All these issues, and the resulting lack of effective allergy care, need to be recognised and corrected by NHS England and Health Education England. Basically, the report makes four recommendations for action. The first is a national plan for allergy, making allergy a priority, investing in a national plan led by a designated Department of Health and Social Care civil servant or NHS lead with sufficient authority to implement change—a national clinical director of allergy—and bringing together medical professionals and patient support organisations to develop the strategy and improve allergy services. The report details a list of organisations that might be involved in the delivery of training programmes to meet allergy need and provide the education across primary care that is needed for health visitors, dieticians and other healthcare professionals.
The second recommendation is on specialist care: to expand the specialist workforce as a priority, and to ensure that training programmes prioritise allergy, so that specialists of the future are appropriately trained and can safely deliver care. It proposes a minimum of 40 additional training posts for allergy, and a minimum of four consultant allergists for adults and two paediatric allergists in every major teaching hospital and large conurbation.

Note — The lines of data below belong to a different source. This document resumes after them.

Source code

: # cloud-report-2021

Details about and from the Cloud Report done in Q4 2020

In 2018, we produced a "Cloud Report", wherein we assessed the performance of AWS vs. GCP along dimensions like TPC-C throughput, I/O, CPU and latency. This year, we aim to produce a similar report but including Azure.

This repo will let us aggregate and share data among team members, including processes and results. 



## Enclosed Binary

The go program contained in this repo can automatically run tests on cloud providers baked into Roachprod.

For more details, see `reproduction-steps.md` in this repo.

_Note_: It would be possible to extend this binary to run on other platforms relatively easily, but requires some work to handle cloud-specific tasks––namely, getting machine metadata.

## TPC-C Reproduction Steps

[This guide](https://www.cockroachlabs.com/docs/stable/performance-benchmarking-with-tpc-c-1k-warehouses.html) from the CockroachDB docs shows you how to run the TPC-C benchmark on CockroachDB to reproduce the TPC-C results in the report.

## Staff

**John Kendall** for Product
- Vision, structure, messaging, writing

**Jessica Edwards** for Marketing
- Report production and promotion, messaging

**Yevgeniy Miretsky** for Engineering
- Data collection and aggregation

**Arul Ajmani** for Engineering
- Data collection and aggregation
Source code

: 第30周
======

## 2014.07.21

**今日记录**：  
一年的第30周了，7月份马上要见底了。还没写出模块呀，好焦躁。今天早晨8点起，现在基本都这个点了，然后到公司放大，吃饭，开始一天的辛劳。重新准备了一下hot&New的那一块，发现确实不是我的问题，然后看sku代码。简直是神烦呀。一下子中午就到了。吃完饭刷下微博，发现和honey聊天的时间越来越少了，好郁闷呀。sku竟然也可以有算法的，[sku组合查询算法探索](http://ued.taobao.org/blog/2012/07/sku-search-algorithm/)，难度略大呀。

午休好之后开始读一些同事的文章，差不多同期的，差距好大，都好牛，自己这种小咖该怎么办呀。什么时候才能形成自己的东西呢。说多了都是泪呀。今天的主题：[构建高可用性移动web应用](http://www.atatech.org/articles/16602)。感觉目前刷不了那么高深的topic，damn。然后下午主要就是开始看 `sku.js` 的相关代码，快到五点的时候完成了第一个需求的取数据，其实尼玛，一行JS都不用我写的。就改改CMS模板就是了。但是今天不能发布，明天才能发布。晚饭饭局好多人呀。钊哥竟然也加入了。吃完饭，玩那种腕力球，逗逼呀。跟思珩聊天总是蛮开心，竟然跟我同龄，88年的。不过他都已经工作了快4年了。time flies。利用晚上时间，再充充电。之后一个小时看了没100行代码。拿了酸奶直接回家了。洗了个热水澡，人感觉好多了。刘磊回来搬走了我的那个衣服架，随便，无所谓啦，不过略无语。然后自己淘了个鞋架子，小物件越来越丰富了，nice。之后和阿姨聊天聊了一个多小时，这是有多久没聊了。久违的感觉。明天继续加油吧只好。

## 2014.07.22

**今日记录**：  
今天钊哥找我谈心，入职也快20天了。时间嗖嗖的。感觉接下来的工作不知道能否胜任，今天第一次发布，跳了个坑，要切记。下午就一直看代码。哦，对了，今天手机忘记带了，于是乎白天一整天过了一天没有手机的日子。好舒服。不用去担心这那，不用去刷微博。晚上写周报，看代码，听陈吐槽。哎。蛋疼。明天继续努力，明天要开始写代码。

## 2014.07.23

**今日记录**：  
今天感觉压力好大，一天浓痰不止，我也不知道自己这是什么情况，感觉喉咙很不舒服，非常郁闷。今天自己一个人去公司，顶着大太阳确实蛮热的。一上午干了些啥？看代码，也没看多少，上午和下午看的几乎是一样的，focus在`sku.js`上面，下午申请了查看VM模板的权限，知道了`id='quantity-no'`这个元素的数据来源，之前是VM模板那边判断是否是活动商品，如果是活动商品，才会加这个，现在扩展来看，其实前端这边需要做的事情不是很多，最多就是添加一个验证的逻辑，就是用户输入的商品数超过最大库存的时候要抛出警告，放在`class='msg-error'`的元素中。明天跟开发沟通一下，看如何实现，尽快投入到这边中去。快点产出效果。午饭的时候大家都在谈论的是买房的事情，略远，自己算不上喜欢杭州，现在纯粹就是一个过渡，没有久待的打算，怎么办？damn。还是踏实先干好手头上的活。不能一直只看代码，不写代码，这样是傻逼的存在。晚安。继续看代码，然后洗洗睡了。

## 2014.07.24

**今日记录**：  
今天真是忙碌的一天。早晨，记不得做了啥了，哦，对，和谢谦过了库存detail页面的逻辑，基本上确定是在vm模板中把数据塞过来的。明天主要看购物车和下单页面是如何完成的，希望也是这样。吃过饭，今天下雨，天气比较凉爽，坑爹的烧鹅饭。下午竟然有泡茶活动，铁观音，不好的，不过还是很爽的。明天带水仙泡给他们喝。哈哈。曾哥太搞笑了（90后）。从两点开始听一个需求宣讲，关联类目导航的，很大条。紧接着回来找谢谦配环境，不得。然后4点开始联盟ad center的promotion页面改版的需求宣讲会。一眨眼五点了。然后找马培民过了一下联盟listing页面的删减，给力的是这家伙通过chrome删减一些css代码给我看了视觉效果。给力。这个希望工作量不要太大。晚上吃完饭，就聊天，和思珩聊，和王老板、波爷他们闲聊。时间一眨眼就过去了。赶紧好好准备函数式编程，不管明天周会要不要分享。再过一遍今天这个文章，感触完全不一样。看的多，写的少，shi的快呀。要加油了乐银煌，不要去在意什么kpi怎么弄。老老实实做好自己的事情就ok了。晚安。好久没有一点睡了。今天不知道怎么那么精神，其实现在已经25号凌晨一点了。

The third recommendation is on primary care: to ensure that all GPs and healthcare professionals in primary care have knowledge of allergic disease; to ensure allergy is included in the GP curriculum and exit examination; to improve allergy education for already qualified GPs in ongoing professional appraisal; and to appoint a health visitor and/or a practice nurse in each practice with sufficient training to be responsible for allergy. Again on a positive note, some of this is beginning to happen. The Royal College of General Practitioners has recently added allergy to new GP exams.

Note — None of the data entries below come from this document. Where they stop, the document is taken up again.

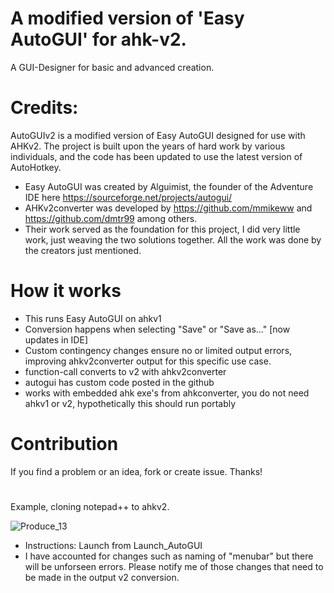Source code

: # A modified version of 'Easy AutoGUI' for ahk-v2. 
A GUI-Designer for basic and advanced creation.  


# Credits:
AutoGUIv2 is a modified version of Easy AutoGUI designed for use with AHKv2. The project is built upon the years of hard work by various individuals, and the code has been updated to use the latest version of AutoHotkey.
- Easy AutoGUI was created by Alguimist, the founder of the Adventure IDE here https://sourceforge.net/projects/autogui/
- AHKv2converter was developed by https://github.com/mmikeww and https://github.com/dmtr99 among others.
- Their work served as the foundation for this project, I did very little work, just weaving the two solutions together. All the work was done by the creators just mentioned.
  
# How it works 
- This runs Easy AutoGUI on ahkv1
- Conversion happens when selecting "Save" or "Save as..." [now updates in IDE]
- Custom contingency changes ensure no or limited output errors, improving ahkv2converter output for this specific use case.
- function-call converts to v2 with ahkv2converter
- autogui has custom code posted in the github
- works with embedded ahk exe's from ahkconverter, you do not need ahkv1 or v2, hypothetically this should run portably

# Contribution
If you find a problem or an idea, fork or create issue. Thanks!
#
Example, cloning notepad++ to ahkv2. 

![Produce_13](https://user-images.githubusercontent.com/98753696/235309043-9dcac7d8-d0d5-4311-8a25-93cff5e63533.GIF)



- Instructions: Launch from Launch_AutoGUI
- I have accounted for changes such as naming of "menubar" but there will be unforseen errors. Please notify me of those changes that need to be made in the output v2 conversion. 
 
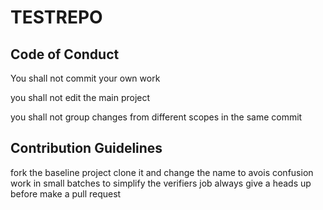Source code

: # TESTREPO

## Code of Conduct

You shall not commit your own work

you shall not edit the main project

you shall not group changes from different scopes in the same commit

## Contribution Guidelines

fork the baseline project
clone it and change the name to avois confusion
work in small batches to simplify the verifiers job
always give a heads up before make a pull request
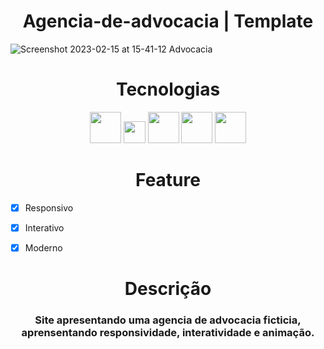 <h1 align="center">Agencia-de-advocacia | Template</h1>

![Screenshot 2023-02-15 at 15-41-12 Advocacia](https://user-images.githubusercontent.com/103364944/219122625-755b8a3e-b8a5-47e2-ae80-fb944be9631a.png)


<h1 align="center">Tecnologias</h1>

<div align="center">
  <img style="width:50px" src="https://user-images.githubusercontent.com/103364944/219129140-cd95b8d4-0ad6-4cca-a11b-dadbf29df3ee.png">
  <img style="width:35px" src="https://user-images.githubusercontent.com/103364944/219129521-65ddf37d-42ee-4c48-8998-3a2db772c2fe.png">
  <img style="width:50px" src="https://user-images.githubusercontent.com/103364944/219129572-2d2d7d2a-74c8-40b5-a30b-b1ba9434b767.png">
  <img style="width:50px" src="https://user-images.githubusercontent.com/103364944/219129926-cf82595f-330e-4f62-9b70-2dc7e57dc5c6.png">
  <img style="width:50px" src="https://user-images.githubusercontent.com/103364944/219129675-071b284a-1229-4575-95c3-712f6445b575.png">
</div>

<h1 align="center">Feature</h1>

- [x] Responsivo
- [x] Interativo
- [x] Moderno


<h1 align="center">Descrição</h1>

<h3 align="center">
  Site apresentando uma agencia de advocacia ficticia, aprensentando responsividade, interatividade e animação.
</h3>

The fourth recommendation is on commissioning: to ensure that local commissioners understand the allergy needs of their population. It says that it is not adequate to assume that other specialties can deliver specialist allergy care; that commissioners should ensure access to adult and paediatric allergy consultants, and allergy pathways; and that national commissioners should ensure national agreements on commissioning, including for immunotherapy, drug allergy investigation and so on.
In conclusion, I hope that the Department will seriously consider the report and its recommendations. Supporting the growth of the allergy speciality would give more patients access to accurate diagnosis, which should surely be expected in a modern national health service. We can all agree that patient safety, the prevention of severe life-threatening reactions and the control of chronic disease are paramount. More specialist allergists are essential to support primary and secondary care, and to improve integrated care, keeping more patients out of hospitals. This would in turn tackle the geographical inequalities and lack of access to specialist allergy services. A relatively small investment would be an effective multiplier and deliver wider dividends.
Such a model would result in better care for patients in line with the NHS long-term plan. The Government and the NHS should give allergy the priority it deserves and recognise the true burden that it can place on those affected, their families and wider communities. They should not have to wait any longer. This report offers the solutions to the problems and makes sensible, achievable recommendations for change. We look forward to them being implemented.